SELECTED EXTRACT:
====
Medicare Open Enrollment Time is Here
Every year, people who are currently enrolled in a Medicare program have an opportunity to review their coverage and make changes without penalty during the Medicare Open Enrollment period. There is much to consider when it comes to choosing a plan, and to deciding whether to make any changes.
Open Enrollment runs from October 15th through December 7th in 2023, and the two contending choices are Original Medicare and Medicare Advantage. For many, the choice will significantly affect the quality of their medical care, and it may also affect their quality of life. Seniors need to understand the benefits and drawbacks of each option in order to make the best decision for their particular situation.
Important Note: While it is relatively easy to switch from Original Medicare to Medicare Advantage, switching from Medicare Advantage to Original Medicare is more complicated. In some states, if you switch from Medicare Advantage to Original Medicare, you may not be able to get all the coverage you would have had under Original Medicare parts A & B with a Medicare Supplement Insurance (“Medigap”) plan, if you had signed up as soon as you were eligible.
Original Medicare consists of Parts A and B—hospital insurance and medical insurance respectively. They cover most but not all costs. Prescription drugs are not covered by Parts A or B, so most people join the Medicare drug plan, Part D, separately. Many also choose to buy supplemental insurance, or Medigap, which different states title with letters such as G or F, for example. These supplemental insurance plans will help cover copays, tests, and other medical necessities not already covered by Parts A, B, or D.
====
Items listed in a dataset

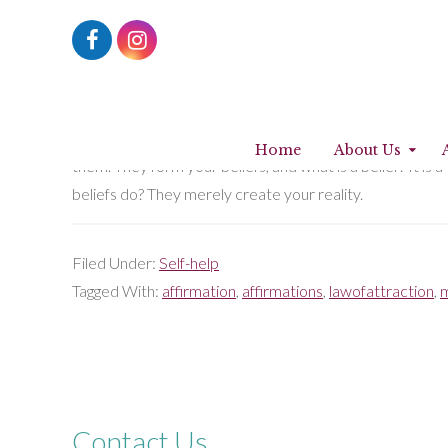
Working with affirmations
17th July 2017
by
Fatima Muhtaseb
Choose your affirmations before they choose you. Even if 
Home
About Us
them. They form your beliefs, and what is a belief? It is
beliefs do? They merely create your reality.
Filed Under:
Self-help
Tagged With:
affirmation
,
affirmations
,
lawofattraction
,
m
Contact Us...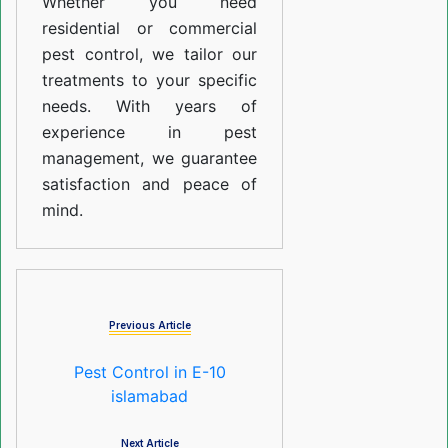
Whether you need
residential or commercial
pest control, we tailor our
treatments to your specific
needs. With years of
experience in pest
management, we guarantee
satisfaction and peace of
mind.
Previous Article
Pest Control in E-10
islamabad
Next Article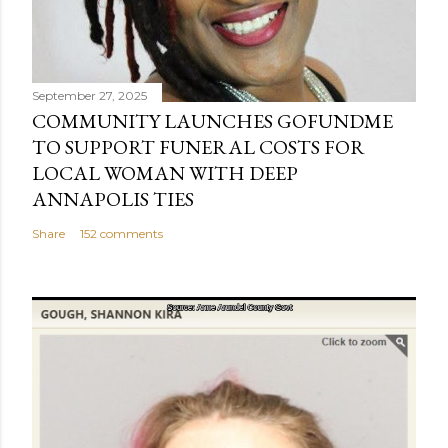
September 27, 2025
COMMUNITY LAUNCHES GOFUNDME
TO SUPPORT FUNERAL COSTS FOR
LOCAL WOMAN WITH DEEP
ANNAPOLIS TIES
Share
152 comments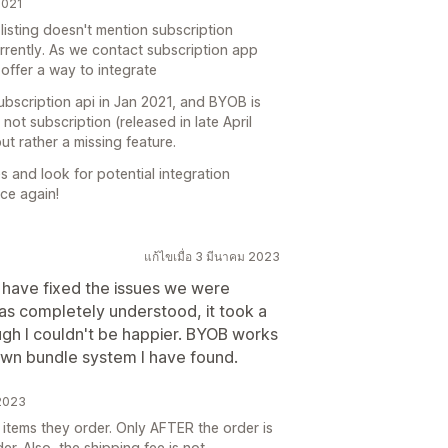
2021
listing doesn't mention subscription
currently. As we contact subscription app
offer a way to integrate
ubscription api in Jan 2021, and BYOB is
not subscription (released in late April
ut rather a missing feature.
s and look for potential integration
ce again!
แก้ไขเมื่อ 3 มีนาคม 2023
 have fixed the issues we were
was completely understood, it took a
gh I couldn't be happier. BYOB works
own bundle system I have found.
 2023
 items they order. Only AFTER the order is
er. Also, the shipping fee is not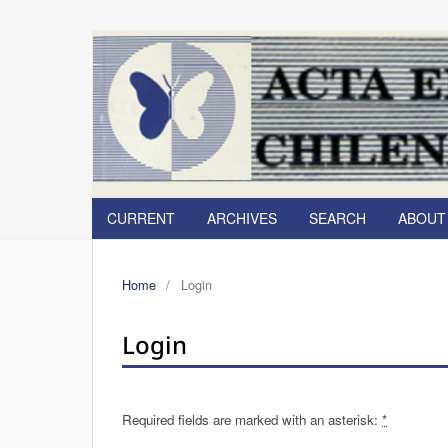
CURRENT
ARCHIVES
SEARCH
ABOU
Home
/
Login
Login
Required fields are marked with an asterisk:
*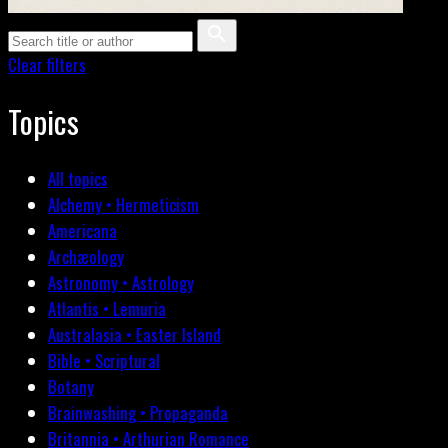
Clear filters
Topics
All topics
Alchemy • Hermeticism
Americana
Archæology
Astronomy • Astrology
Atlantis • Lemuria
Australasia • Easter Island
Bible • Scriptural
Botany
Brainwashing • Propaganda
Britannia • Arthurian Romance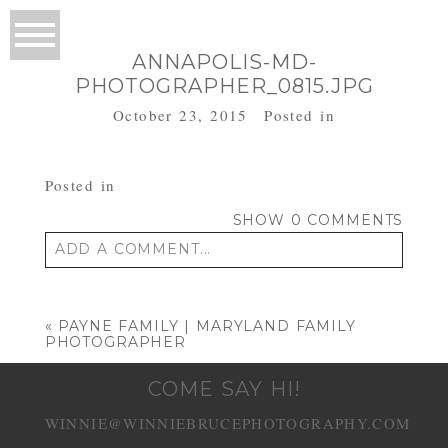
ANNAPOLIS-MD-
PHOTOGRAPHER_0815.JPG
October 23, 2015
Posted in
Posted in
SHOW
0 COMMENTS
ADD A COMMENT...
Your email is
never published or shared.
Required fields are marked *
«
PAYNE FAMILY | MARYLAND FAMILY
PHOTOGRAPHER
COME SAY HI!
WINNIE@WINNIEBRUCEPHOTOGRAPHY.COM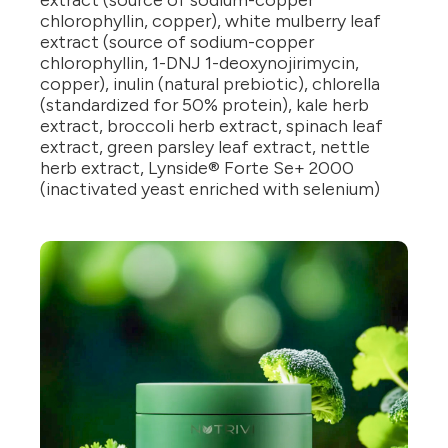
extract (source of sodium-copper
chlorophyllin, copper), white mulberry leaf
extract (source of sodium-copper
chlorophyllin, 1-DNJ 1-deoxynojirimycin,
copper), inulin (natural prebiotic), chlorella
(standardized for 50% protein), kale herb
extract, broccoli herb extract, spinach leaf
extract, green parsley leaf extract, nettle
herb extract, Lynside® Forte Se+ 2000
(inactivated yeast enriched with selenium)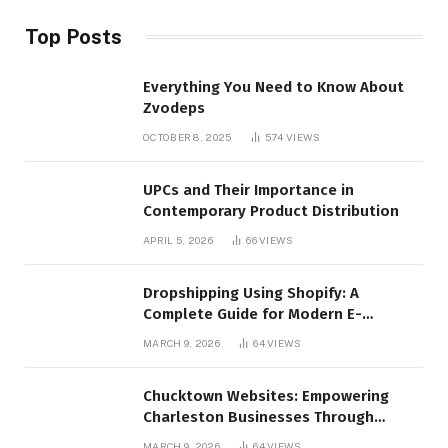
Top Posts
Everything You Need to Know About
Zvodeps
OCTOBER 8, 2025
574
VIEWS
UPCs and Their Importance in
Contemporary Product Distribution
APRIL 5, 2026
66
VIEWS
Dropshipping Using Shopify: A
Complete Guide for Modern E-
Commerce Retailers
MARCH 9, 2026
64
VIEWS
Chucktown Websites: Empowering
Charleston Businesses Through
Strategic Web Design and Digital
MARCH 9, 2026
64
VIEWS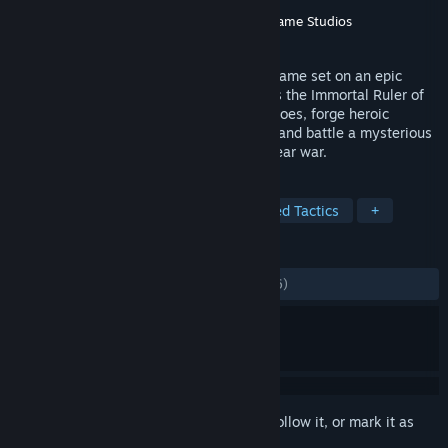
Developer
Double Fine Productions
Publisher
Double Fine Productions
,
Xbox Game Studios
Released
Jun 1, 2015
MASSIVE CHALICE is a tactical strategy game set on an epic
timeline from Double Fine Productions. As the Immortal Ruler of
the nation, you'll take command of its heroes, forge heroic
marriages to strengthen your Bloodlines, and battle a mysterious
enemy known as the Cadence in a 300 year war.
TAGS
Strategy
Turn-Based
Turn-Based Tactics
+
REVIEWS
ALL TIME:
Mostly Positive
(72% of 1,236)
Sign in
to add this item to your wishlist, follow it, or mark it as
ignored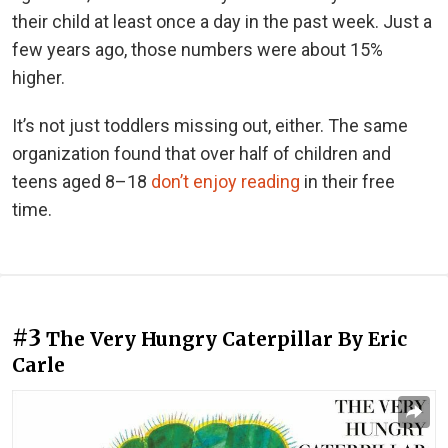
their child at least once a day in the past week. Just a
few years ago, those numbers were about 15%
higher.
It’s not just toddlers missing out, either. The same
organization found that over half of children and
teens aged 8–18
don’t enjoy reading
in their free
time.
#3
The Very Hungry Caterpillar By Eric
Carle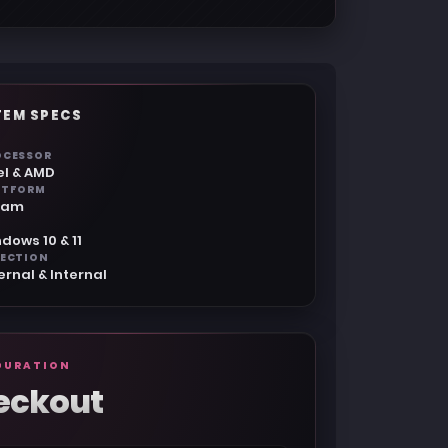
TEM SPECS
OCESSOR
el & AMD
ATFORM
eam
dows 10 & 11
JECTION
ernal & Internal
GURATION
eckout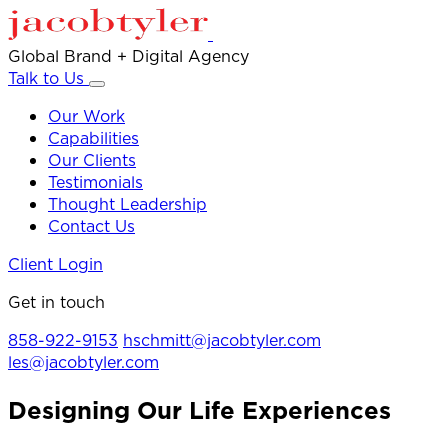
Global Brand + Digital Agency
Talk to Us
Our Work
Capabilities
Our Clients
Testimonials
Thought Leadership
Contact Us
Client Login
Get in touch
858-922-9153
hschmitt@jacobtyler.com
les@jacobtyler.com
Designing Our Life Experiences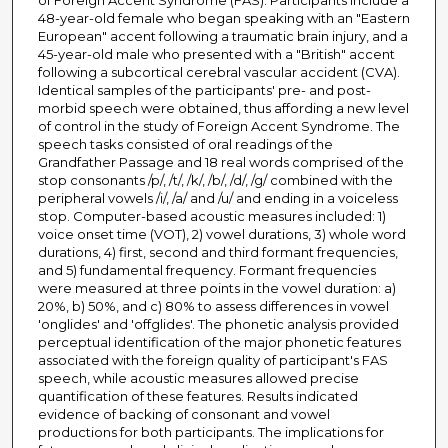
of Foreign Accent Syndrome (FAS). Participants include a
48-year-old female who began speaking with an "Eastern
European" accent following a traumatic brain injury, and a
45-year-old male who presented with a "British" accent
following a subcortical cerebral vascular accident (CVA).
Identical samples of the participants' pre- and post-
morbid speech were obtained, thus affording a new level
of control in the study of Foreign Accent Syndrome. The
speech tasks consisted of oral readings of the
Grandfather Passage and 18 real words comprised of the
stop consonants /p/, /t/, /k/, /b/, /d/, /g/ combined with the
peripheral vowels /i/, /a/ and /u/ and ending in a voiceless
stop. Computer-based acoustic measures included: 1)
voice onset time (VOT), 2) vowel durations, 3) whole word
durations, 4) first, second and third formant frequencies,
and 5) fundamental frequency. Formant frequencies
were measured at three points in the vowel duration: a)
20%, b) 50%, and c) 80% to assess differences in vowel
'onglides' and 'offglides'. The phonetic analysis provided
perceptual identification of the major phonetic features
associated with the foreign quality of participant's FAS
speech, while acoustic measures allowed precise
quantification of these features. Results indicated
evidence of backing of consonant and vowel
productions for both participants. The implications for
====
YOUR TASKS:
1. Answer these questions from the Medicare open enrollment article.
(a) What are the dates of the 2023 Open Enrollment period?
(b) What kind of insurance do Parts A and B each provide?
(c) Which Medicare part do most people join separately for prescription drugs?
2. Does each statement agree with the Medicare open enrollment article? Answer yes or no, and quote the words that decide it.
(a) Moving from Medicare Advantage to Original Medicare is simpler than moving the other way.
(b) Parts A and B include coverage for prescription drugs.
(c) People already enrolled in Medicare can change their coverage without penalty during Open Enrollment.
3. Pick up the Medicare open enrollment article after its last sentence and continue it.

WRITTEN RESPONSES:
1.
(a) October 15th through December 7th.
(b) Part A is hospital insurance, and Part B is medical insurance.
(c) Part D, the Medicare drug plan.

2.
(a) No: "switching from Medicare Advantage to Original Medicare is more complicated."
(b) No: "Prescription drugs are not covered by Parts A or B"
(c) Yes: "make changes without penalty during the Medicare Open Enrollment period"

3.
What is the main appeal of Original Medicare? It is accepted by almost all doctors, hospitals, and facilities, and is not limited to the providers in a particular network. Beneficiaries are also afforded the ease of seeing specialists without needing a referral to get coverage.
What are the drawbacks? Part B has a 20% coinsurance after meeting the deductible. In addition, Part B and Part D come with monthly premiums. While a supplemental insurance, or Medigap, policy can help pay for the 20% coinsurance and remaining costs, they too come with premiums, meaning that out-of-pocket costs can add up significantly depending on drugs, procedures, and frequency of care.
The other Medicare option is Medicare Advantage, also known as Medicare Part C. Medicare Advantage is a plan from a Medicare-approved private company, and usually includes services covered by Original Medicare Parts A, B, and D. Part C plans often offer dental and vision coverage, and sometimes even your health club. Unlike Original Medicare, there is a yearly limit on what beneficiaries will pay out-of-pocket per year for hospital and medical services. Once the limit has been reached, beneficiaries will pay nothing for any additional hospital or medical services that year.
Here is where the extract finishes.